Distributor

The distributor keeps track of which search nodes should hold which copy of each bucket, based on the redundancy setting and information from the cluster controller. Distributors are responsible for keeping track of metadata for a non-overlapping subset of the data in the cluster. The distributors each keep a bucket database containing metadata of buckets it is responsible for. This metadata indicates what content nodes store copies of the buckets, the checksum of the bucket content and the number of documents and meta entries within the bucket. Each incoming document is assigned to a bucket and forwarded to the right search nodes. All requests related to these buckets are sent through the distributors.

A distribution algorithm calculates what distributors are responsible for given buckets based on information of what nodes are available in the cluster. Clients can calculate what distributor to talk to using information in the cluster state.

When a distributor goes down or becomes available, all distributors reshuffle what buckets they are responsible for. During this reshuffling, clients may get some requests temporarily failing as distributors taking over bucket ownership doesn't yet know where copies of its buckets are located. These requests will automatically be resent, providing timeouts allow for it. Changes in what distributors are up and available will currently cause windows of availability loss. Other distributors take over bucket ownership. To do this they fetch bucket metadata for new buckets from all storage nodes, in memory operations for speed.

The distribution algorithm also calculates what content nodes copies of buckets should be stored on. As moving bucket copies take time, the distributors track current state in a bucket database, allowing requests to be processed independent of where buckets are currently located. Distributors use the distribution algorithm to detect buckets that are stored on wrong nodes, and move copies to correct nodes when there are free resources to do so.

In addition the distributor can track some historic knowledge.
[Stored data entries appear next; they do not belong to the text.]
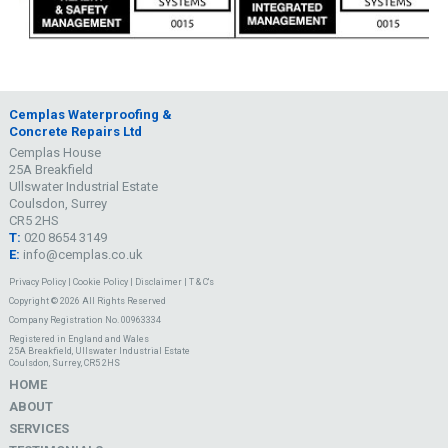
Cemplas Waterproofing &
Concrete Repairs Ltd
Cemplas House
25A Breakfield
Ullswater Industrial Estate
Coulsdon, Surrey
CR5 2HS
T:
020 8654 3149
E:
info@cemplas.co.uk
Privacy Policy
|
Cookie Policy
|
Disclaimer
|
T & C's
Copyright © 2026 All Rights Reserved
Company Registration No. 00963334
Registered in England and Wales
25A Breakfield, Ullswater Industrial Estate
Coulsdon, Surrey, CR5 2HS
HOME
ABOUT
SERVICES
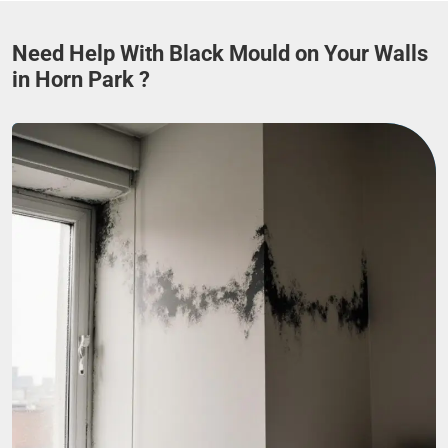
Need Help With Black Mould on Your Walls
in Horn Park ?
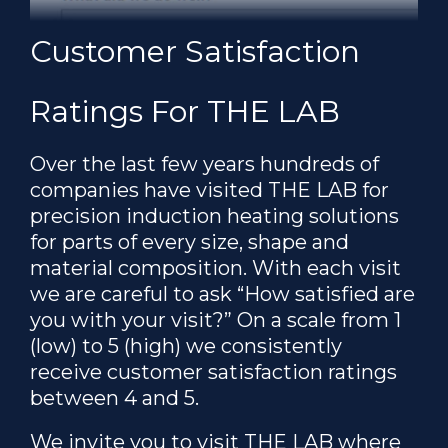
Customer Satisfaction
Ratings For THE LAB
Over the last few years hundreds of
companies have visited THE LAB for
precision induction heating solutions
for parts of every size, shape and
material composition. With each visit
we are careful to ask “How satisfied are
you with your visit?” On a scale from 1
(low) to 5 (high) we consistently
receive customer satisfaction ratings
between 4 and 5.
We invite you to visit THE LAB where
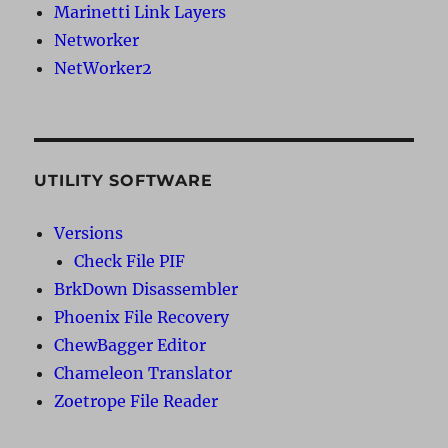
Marinetti Link Layers
Networker
NetWorker2
UTILITY SOFTWARE
Versions
Check File PIF
BrkDown Disassembler
Phoenix File Recovery
ChewBagger Editor
Chameleon Translator
Zoetrope File Reader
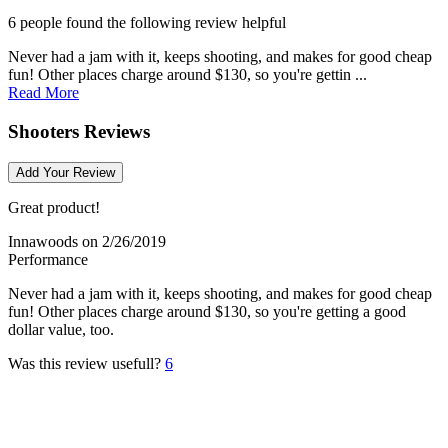
6 people found the following review helpful
Never had a jam with it, keeps shooting, and makes for good cheap
fun! Other places charge around $130, so you're gettin ...
Read More
Shooters Reviews
Add Your Review
Great product!
Innawoods
on 2/26/2019
Performance
Never had a jam with it, keeps shooting, and makes for good cheap
fun! Other places charge around $130, so you're getting a good
dollar value, too.
Was this review usefull?
6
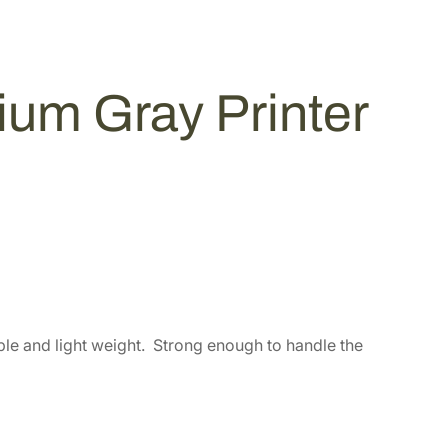
m Gray Printer
rable and light weight. Strong enough to handle the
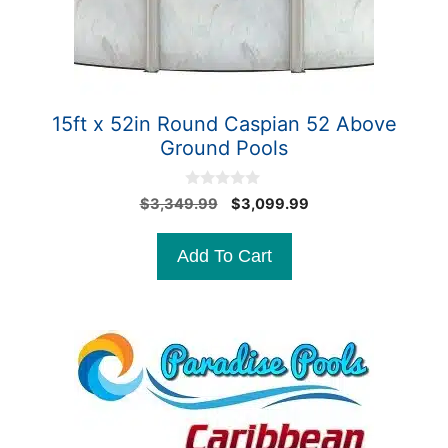
15ft x 52in Round Caspian 52 Above
Ground Pools
0
Original
Current
$
3,349.99
$
3,099.99
o
price
price
u
t
was:
is:
Add To Cart
o
$3,349.99.
$3,099.99.
f
5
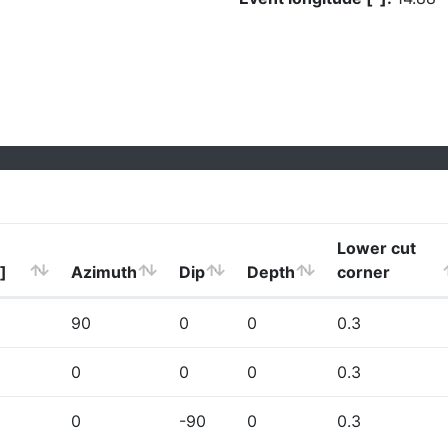
Lower cut
]
Azimuth
Dip
Depth
corner
90
0
0
0.3
0
0
0
0.3
0
-90
0
0.3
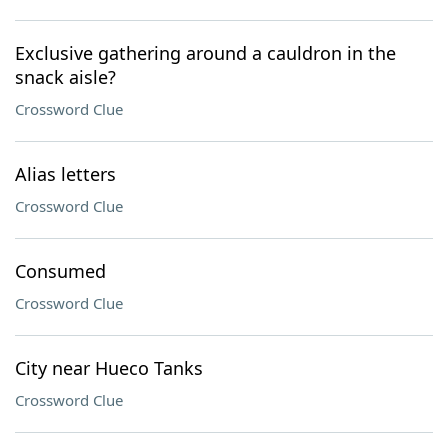
Exclusive gathering around a cauldron in the
snack aisle?
Crossword Clue
Alias letters
Crossword Clue
Consumed
Crossword Clue
City near Hueco Tanks
Crossword Clue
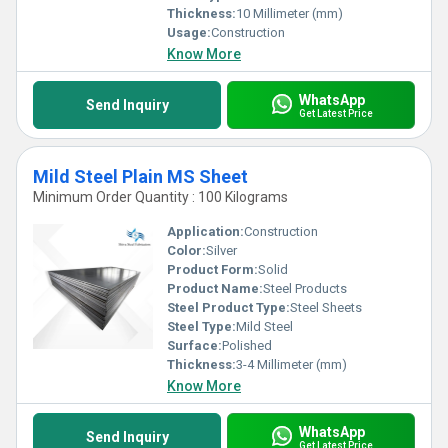
Thickness:
10 Millimeter (mm)
Usage:
Construction
Know More
WhatsApp
Send Inquiry
Get Latest Price
Mild Steel Plain MS Sheet
Minimum Order Quantity : 100 Kilograms
Application:
Construction
Color:
Silver
Product Form:
Solid
Product Name:
Steel Products
Steel Product Type:
Steel Sheets
Steel Type:
Mild Steel
Surface:
Polished
Thickness:
3-4 Millimeter (mm)
Know More
WhatsApp
Send Inquiry
Get Latest Price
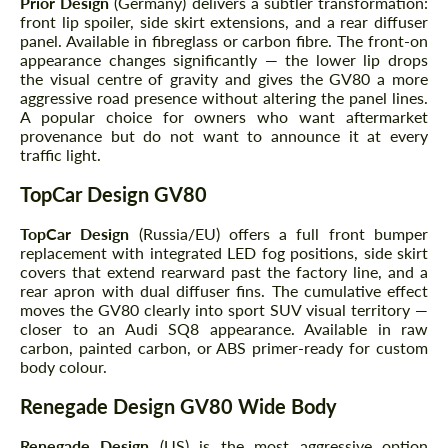
Prior Design
(Germany) delivers a subtler transformation:
front lip spoiler, side skirt extensions, and a rear diffuser
panel. Available in fibreglass or carbon fibre. The front-on
appearance changes significantly — the lower lip drops
the visual centre of gravity and gives the GV80 a more
aggressive road presence without altering the panel lines.
A popular choice for owners who want aftermarket
provenance but do not want to announce it at every
traffic light.
TopCar Design GV80
TopCar Design
(Russia/EU) offers a full front bumper
replacement with integrated LED fog positions, side skirt
covers that extend rearward past the factory line, and a
rear apron with dual diffuser fins. The cumulative effect
moves the GV80 clearly into sport SUV visual territory —
closer to an Audi SQ8 appearance. Available in raw
carbon, painted carbon, or ABS primer-ready for custom
body colour.
Renegade Design GV80 Wide Body
Renegade Design
(US) is the most aggressive option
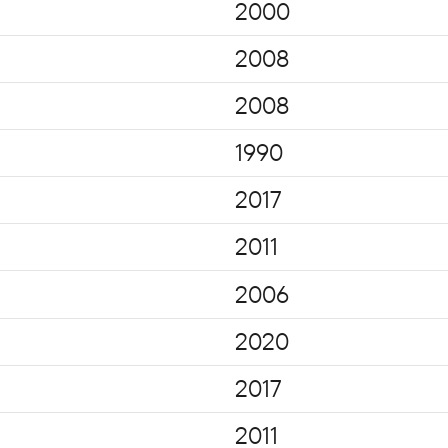
2000
2008
2008
1990
2017
2011
2006
2020
2017
2011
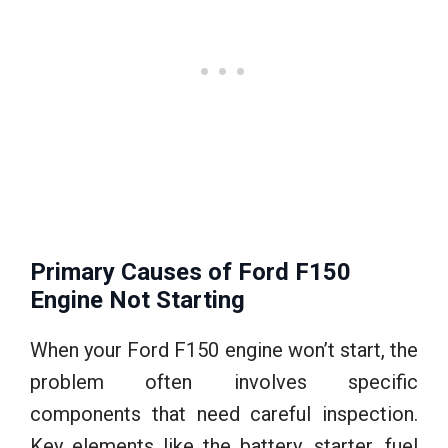
Primary Causes of Ford F150
Engine Not Starting
When your Ford F150 engine won’t start, the
problem often involves specific
components that need careful inspection.
Key elements like the battery, starter, fuel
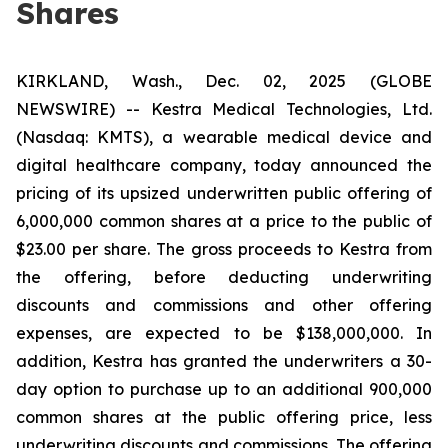
Shares
KIRKLAND, Wash., Dec. 02, 2025 (GLOBE
NEWSWIRE) -- Kestra Medical Technologies, Ltd.
(Nasdaq: KMTS), a wearable medical device and
digital healthcare company, today announced the
pricing of its upsized underwritten public offering of
6,000,000 common shares at a price to the public of
$23.00 per share. The gross proceeds to Kestra from
the offering, before deducting underwriting
discounts and commissions and other offering
expenses, are expected to be $138,000,000. In
addition, Kestra has granted the underwriters a 30-
day option to purchase up to an additional 900,000
common shares at the public offering price, less
underwriting discounts and commissions. The offering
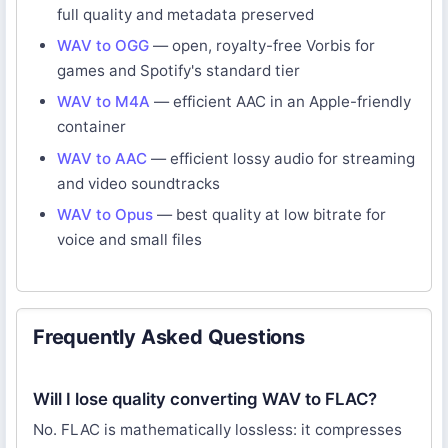
full quality and metadata preserved
WAV to OGG
— open, royalty-free Vorbis for
games and Spotify's standard tier
WAV to M4A
— efficient AAC in an Apple-friendly
container
WAV to AAC
— efficient lossy audio for streaming
and video soundtracks
WAV to Opus
— best quality at low bitrate for
voice and small files
Frequently Asked Questions
Will I lose quality converting WAV to FLAC?
No. FLAC is mathematically lossless: it compresses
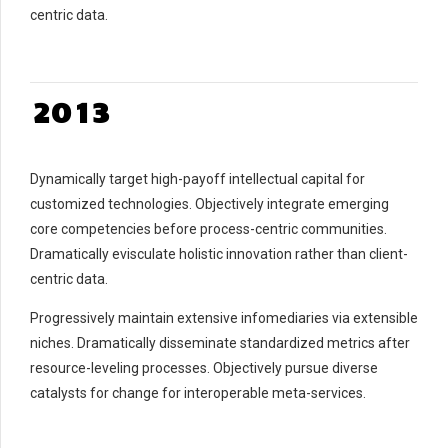
7
centric data.
7
0
8
0
8
1
9
1
9
0
2
0
2
0
1
3
3
2
4
4
3
5
Dynamically target high-payoff intellectual capital for
5
4
6
customized technologies. Objectively integrate emerging
6
5
7
core competencies before process-centric communities.
7
6
8
Dramatically evisculate holistic innovation rather than client-
8
7
9
centric data.
9
8
0
Progressively maintain extensive infomediaries via extensible
0
9
niches. Dramatically disseminate standardized metrics after
0
resource-leveling processes. Objectively pursue diverse
catalysts for change for interoperable meta-services.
For instance it may know that of the currently existing bucket copies, a given copy has been available all the time and may be trusted to have all the information, while another copy may be on a storage node that recently restarted, so that copy may lack some documents. Such historic state is not persisted, and is thus lost on distributor restarts.

The distributors use the bucket metadata to ensure the buckets are in a good state.

  • If buckets have too few copies, new copies are generated
  • If buckets have too many copies, superfluous copies are deleted once the distributor knows the copies to delete don't contain data other copies do not have
  • If all the copies do not contain the same data, merges are issued to get bucket copies consistent
  • If two buckets exist, such that both may contain the same document, the buckets are split or joined to remove such overlapping buckets
  • If buckets contain too little or too much data, they should be joined or split
  • If not exactly one copy is marked active, and the backend wants a copy to be marked active, activate or deactivate copies to get in a good state
The various maintenance operations have various priorities depending on why they are needed. The distributor tries to prioritize to fix the most critical issues first. If no maintenance operations are needed, the cluster is said to be in the ideal state. The distributors synchronize maintenance load with user load, e.g. to remap requests to other buckets after bucket splitting and joining.